## EXERCISE TASK
Put every line of the listing below into a Markdown table with the columns Row and Line. Number each row, and leave out any blank lines.

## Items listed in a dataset

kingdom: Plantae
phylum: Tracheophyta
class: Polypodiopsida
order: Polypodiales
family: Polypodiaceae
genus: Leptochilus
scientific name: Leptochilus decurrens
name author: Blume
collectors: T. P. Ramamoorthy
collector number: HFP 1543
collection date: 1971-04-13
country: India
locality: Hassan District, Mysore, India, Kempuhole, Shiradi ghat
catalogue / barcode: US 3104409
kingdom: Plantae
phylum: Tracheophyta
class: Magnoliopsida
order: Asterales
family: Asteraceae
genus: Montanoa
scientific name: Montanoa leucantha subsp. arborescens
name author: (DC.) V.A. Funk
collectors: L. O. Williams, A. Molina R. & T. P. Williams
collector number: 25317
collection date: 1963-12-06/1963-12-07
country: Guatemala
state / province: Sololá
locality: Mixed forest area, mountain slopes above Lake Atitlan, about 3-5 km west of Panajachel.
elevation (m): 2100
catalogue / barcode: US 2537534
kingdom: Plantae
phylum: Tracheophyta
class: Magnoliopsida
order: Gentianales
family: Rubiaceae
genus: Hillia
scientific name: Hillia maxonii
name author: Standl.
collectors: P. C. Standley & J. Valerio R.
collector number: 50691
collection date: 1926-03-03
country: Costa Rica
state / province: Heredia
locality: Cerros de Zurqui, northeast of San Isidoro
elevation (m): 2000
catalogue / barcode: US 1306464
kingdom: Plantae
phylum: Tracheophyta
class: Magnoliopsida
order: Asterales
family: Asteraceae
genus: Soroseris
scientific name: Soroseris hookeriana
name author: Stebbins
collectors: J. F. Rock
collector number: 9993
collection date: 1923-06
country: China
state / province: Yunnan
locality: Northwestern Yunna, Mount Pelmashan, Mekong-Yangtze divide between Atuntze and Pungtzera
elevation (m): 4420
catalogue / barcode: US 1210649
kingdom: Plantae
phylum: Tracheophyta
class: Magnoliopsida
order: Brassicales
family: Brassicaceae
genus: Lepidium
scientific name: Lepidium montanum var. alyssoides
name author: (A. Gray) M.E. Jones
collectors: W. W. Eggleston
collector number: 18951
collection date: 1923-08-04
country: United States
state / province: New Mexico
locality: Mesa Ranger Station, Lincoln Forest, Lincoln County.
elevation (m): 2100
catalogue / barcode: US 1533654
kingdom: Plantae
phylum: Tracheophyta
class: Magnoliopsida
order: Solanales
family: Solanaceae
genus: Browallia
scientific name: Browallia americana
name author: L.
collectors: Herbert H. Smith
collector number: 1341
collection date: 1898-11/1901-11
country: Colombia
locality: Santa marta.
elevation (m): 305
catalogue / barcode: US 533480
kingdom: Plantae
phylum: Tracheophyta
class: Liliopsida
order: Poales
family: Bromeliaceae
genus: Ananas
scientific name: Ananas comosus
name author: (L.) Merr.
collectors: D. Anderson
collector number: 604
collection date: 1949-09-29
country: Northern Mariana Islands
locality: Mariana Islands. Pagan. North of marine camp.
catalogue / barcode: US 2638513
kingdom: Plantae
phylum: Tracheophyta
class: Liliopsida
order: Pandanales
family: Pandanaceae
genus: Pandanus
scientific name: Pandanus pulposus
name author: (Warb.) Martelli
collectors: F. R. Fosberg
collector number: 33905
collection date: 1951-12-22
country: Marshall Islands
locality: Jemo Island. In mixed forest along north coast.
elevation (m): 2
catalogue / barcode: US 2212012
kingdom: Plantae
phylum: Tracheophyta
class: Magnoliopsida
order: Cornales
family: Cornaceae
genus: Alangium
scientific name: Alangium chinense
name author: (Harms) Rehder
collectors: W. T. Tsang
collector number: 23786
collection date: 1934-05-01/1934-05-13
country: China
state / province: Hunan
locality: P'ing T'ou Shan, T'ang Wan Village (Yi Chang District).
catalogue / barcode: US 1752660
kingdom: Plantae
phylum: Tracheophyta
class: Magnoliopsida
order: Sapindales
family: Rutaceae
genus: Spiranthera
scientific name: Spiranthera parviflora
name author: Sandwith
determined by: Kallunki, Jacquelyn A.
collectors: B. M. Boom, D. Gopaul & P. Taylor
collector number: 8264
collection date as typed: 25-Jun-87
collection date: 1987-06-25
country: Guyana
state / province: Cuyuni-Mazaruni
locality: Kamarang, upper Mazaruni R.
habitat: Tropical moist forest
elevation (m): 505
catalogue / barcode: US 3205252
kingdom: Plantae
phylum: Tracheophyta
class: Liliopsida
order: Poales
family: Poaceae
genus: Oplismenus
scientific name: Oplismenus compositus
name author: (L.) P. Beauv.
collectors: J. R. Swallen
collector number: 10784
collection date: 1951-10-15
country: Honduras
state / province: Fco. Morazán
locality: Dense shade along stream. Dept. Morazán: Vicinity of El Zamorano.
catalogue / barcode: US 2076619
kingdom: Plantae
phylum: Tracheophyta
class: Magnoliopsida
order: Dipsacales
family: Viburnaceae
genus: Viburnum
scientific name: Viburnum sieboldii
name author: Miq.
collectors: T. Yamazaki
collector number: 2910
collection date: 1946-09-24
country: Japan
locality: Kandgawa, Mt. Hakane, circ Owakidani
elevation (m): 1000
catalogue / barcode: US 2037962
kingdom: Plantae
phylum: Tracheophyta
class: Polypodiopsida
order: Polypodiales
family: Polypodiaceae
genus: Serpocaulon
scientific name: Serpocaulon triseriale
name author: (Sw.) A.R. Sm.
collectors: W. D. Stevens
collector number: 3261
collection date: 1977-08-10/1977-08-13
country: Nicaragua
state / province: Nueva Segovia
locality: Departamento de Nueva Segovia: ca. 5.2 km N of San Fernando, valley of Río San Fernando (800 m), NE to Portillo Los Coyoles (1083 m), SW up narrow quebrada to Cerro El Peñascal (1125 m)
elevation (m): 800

## THE COMPLETED TASK
| Row | Line |
|---|---|
| 1 | kingdom: Plantae |
| 2 | phylum: Tracheophyta |
| 3 | class: Polypodiopsida |
| 4 | order: Polypodiales |
| 5 | family: Polypodiaceae |
| 6 | genus: Leptochilus |
| 7 | scientific name: Leptochilus decurrens |
| 8 | name author: Blume |
| 9 | collectors: T. P. Ramamoorthy |
| 10 | collector number: HFP 1543 |
| 11 | collection date: 1971-04-13 |
| 12 | country: India |
| 13 | locality: Hassan District, Mysore, India, Kempuhole, Shiradi ghat |
| 14 | catalogue / barcode: US 3104409 |
| 15 | kingdom: Plantae |
| 16 | phylum: Tracheophyta |
| 17 | class: Magnoliopsida |
| 18 | order: Asterales |
| 19 | family: Asteraceae |
| 20 | genus: Montanoa |
| 21 | scientific name: Montanoa leucantha subsp. arborescens |
| 22 | name author: (DC.) V.A. Funk |
| 23 | collectors: L. O. Williams, A. Molina R. & T. P. Williams |
| 24 | collector number: 25317 |
| 25 | collection date: 1963-12-06/1963-12-07 |
| 26 | country: Guatemala |
| 27 | state / province: Sololá |
| 28 | locality: Mixed forest area, mountain slopes above Lake Atitlan, about 3-5 km west of Panajachel. |
| 29 | elevation (m): 2100 |
| 30 | catalogue / barcode: US 2537534 |
| 31 | kingdom: Plantae |
| 32 | phylum: Tracheophyta |
| 33 | class: Magnoliopsida |
| 34 | order: Gentianales |
| 35 | family: Rubiaceae |
| 36 | genus: Hillia |
| 37 | scientific name: Hillia maxonii |
| 38 | name author: Standl. |
| 39 | collectors: P. C. Standley & J. Valerio R. |
| 40 | collector number: 50691 |
| 41 | collection date: 1926-03-03 |
| 42 | country: Costa Rica |
| 43 | state / province: Heredia |
| 44 | locality: Cerros de Zurqui, northeast of San Isidoro |
| 45 | elevation (m): 2000 |
| 46 | catalogue / barcode: US 1306464 |
| 47 | kingdom: Plantae |
| 48 | phylum: Tracheophyta |
| 49 | class: Magnoliopsida |
| 50 | order: Asterales |
| 51 | family: Asteraceae |
| 52 | genus: Soroseris |
| 53 | scientific name: Soroseris hookeriana |
| 54 | name author: Stebbins |
| 55 | collectors: J. F. Rock |
| 56 | collector number: 9993 |
| 57 | collection date: 1923-06 |
| 58 | country: China |
| 59 | state / province: Yunnan |
| 60 | locality: Northwestern Yunna, Mount Pelmashan, Mekong-Yangtze divide between Atuntze and Pungtzera |
| 61 | elevation (m): 4420 |
| 62 | catalogue / barcode: US 1210649 |
| 63 | kingdom: Plantae |
| 64 | phylum: Tracheophyta |
| 65 | class: Magnoliopsida |
| 66 | order: Brassicales |
| 67 | family: Brassicaceae |
| 68 | genus: Lepidium |
| 69 | scientific name: Lepidium montanum var. alyssoides |
| 70 | name author: (A. Gray) M.E. Jones |
| 71 | collectors: W. W. Eggleston |
| 72 | collector number: 18951 |
| 73 | collection date: 1923-08-04 |
| 74 | country: United States |
| 75 | state / province: New Mexico |
| 76 | locality: Mesa Ranger Station, Lincoln Forest, Lincoln County. |
| 77 | elevation (m): 2100 |
| 78 | catalogue / barcode: US 1533654 |
| 79 | kingdom: Plantae |
| 80 | phylum: Tracheophyta |
| 81 | class: Magnoliopsida |
| 82 | order: Solanales |
| 83 | family: Solanaceae |
| 84 | genus: Browallia |
| 85 | scientific name: Browallia americana |
| 86 | name author: L. |
| 87 | collectors: Herbert H. Smith |
| 88 | collector number: 1341 |
| 89 | collection date: 1898-11/1901-11 |
| 90 | country: Colombia |
| 91 | locality: Santa marta. |
| 92 | elevation (m): 305 |
| 93 | catalogue / barcode: US 533480 |
| 94 | kingdom: Plantae |
| 95 | phylum: Tracheophyta |
| 96 | class: Liliopsida |
| 97 | order: Poales |
| 98 | family: Bromeliaceae |
| 99 | genus: Ananas |
| 100 | scientific name: Ananas comosus |
| 101 | name author: (L.) Merr. |
| 102 | collectors: D. Anderson |
| 103 | collector number: 604 |
| 104 | collection date: 1949-09-29 |
| 105 | country: Northern Mariana Islands |
| 106 | locality: Mariana Islands. Pagan. North of marine camp. |
| 107 | catalogue / barcode: US 2638513 |
| 108 | kingdom: Plantae |
| 109 | phylum: Tracheophyta |
| 110 | class: Liliopsida |
| 111 | order: Pandanales |
| 112 | family: Pandanaceae |
| 113 | genus: Pandanus |
| 114 | scientific name: Pandanus pulposus |
| 115 | name author: (Warb.) Martelli |
| 116 | collectors: F. R. Fosberg |
| 117 | collector number: 33905 |
| 118 | collection date: 1951-12-22 |
| 119 | country: Marshall Islands |
| 120 | locality: Jemo Island. In mixed forest along north coast. |
| 121 | elevation (m): 2 |
| 122 | catalogue / barcode: US 2212012 |
| 123 | kingdom: Plantae |
| 124 | phylum: Tracheophyta |
| 125 | class: Magnoliopsida |
| 126 | order: Cornales |
| 127 | family: Cornaceae |
| 128 | genus: Alangium |
| 129 | scientific name: Alangium chinense |
| 130 | name author: (Harms) Rehder |
| 131 | collectors: W. T. Tsang |
| 132 | collector number: 23786 |
| 133 | collection date: 1934-05-01/1934-05-13 |
| 134 | country: China |
| 135 | state / province: Hunan |
| 136 | locality: P'ing T'ou Shan, T'ang Wan Village (Yi Chang District). |
| 137 | catalogue / barcode: US 1752660 |
| 138 | kingdom: Plantae |
| 139 | phylum: Tracheophyta |
| 140 | class: Magnoliopsida |
| 141 | order: Sapindales |
| 142 | family: Rutaceae |
| 143 | genus: Spiranthera |
| 144 | scientific name: Spiranthera parviflora |
| 145 | name author: Sandwith |
| 146 | determined by: Kallunki, Jacquelyn A. |
| 147 | collectors: B. M. Boom, D. Gopaul & P. Taylor |
| 148 | collector number: 8264 |
| 149 | collection date as typed: 25-Jun-87 |
| 150 | collection date: 1987-06-25 |
| 151 | country: Guyana |
| 152 | state / province: Cuyuni-Mazaruni |
| 153 | locality: Kamarang, upper Mazaruni R. |
| 154 | habitat: Tropical moist forest |
| 155 | elevation (m): 505 |
| 156 | catalogue / barcode: US 3205252 |
| 157 | kingdom: Plantae |
| 158 | phylum: Tracheophyta |
| 159 | class: Liliopsida |
| 160 | order: Poales |
| 161 | family: Poaceae |
| 162 | genus: Oplismenus |
| 163 | scientific name: Oplismenus compositus |
| 164 | name author: (L.) P. Beauv. |
| 165 | collectors: J. R. Swallen |
| 166 | collector number: 10784 |
| 167 | collection date: 1951-10-15 |
| 168 | country: Honduras |
| 169 | state / province: Fco. Morazán |
| 170 | locality: Dense shade along stream. Dept. Morazán: Vicinity of El Zamorano. |
| 171 | catalogue / barcode: US 2076619 |
| 172 | kingdom: Plantae |
| 173 | phylum: Tracheophyta |
| 174 | class: Magnoliopsida |
| 175 | order: Dipsacales |
| 176 | family: Viburnaceae |
| 177 | genus: Viburnum |
| 178 | scientific name: Viburnum sieboldii |
| 179 | name author: Miq. |
| 180 | collectors: T. Yamazaki |
| 181 | collector number: 2910 |
| 182 | collection date: 1946-09-24 |
| 183 | country: Japan |
| 184 | locality: Kandgawa, Mt. Hakane, circ Owakidani |
| 185 | elevation (m): 1000 |
| 186 | catalogue / barcode: US 2037962 |
| 187 | kingdom: Plantae |
| 188 | phylum: Tracheophyta |
| 189 | class: Polypodiopsida |
| 190 | order: Polypodiales |
| 191 | family: Polypodiaceae |
| 192 | genus: Serpocaulon |
| 193 | scientific name: Serpocaulon triseriale |
| 194 | name author: (Sw.) A.R. Sm. |
| 195 | collectors: W. D. Stevens |
| 196 | collector number: 3261 |
| 197 | collection date: 1977-08-10/1977-08-13 |
| 198 | country: Nicaragua |
| 199 | state / province: Nueva Segovia |
| 200 | locality: Departamento de Nueva Segovia: ca. 5.2 km N of San Fernando, valley of Río San Fernando (800 m), NE to Portillo Los Coyoles (1083 m), SW up narrow quebrada to Cerro El Peñascal (1125 m) |
| 201 | elevation (m): 800 |